Initially, four Vipers formed up together on the port side of the KC-30A before flying one-by-one behind the KC-30A for refuelling.  The ARBS 'plugs' into a fuel receptacle on the F-16C and refuelling takes place.  The F-16Cs then re-formed on the starboard side of the KC-30A before departing back to the Exercise area.







The whole process was then repeated with another three 14th FS F-16Cs.














A little later in the flight, "Dragon 21" met up with a pair of Boeing F/A-18F Super Hornets from Number 1 Squadron also based at Amberley.


The Super Hornets were refuelled by the KC-30's pair of all-electric refuelling pods that are mounted underneath each wing.  These pods unreel a hose-and-drogue system to refuel the probe-equipped aircraft. These systems are also controlled by an Air Refuelling Operator in the flightdeck.


Like the USAF F-16Cs, the RAAF Super Hornets again joined the KC-30A on the port side before they each joined the hose-and-drogue system on each side of the tanker.




Refuelling complete, both Super Hornets positioned off the starboard side wing before also departing back to the battlefield.








"Dragon 21" then returned to RAAF Base Darwin with a very spirited descent and landing profile (in comparison to a commercial Airbus A330 profile).  All up the flight lasted just over 3 hours.

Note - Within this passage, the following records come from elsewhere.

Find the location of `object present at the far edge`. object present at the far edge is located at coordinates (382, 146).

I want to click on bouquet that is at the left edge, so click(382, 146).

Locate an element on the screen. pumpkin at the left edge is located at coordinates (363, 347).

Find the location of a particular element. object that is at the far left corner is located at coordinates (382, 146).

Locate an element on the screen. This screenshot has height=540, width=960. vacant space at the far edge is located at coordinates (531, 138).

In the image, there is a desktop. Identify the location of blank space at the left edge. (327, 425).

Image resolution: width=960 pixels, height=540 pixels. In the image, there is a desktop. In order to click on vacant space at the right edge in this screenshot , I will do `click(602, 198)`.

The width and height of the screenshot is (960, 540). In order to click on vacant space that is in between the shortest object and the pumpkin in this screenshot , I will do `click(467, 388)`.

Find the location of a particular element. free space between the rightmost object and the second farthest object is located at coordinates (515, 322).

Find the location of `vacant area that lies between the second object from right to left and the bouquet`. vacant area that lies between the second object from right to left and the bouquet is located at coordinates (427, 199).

CPL Casey Gaul / Defence image

All in all this for many on board, it was a very unique and privileged experience, something that I am truly privileged to have been a part of.  Our thanks must again go to Squadron Leader Briggs from RAAF Media Operations for the opportunity provided to us to view these capabilities up close and to gain a better understanding of their role in Pitch Black 2016 and in domestic and international military operations.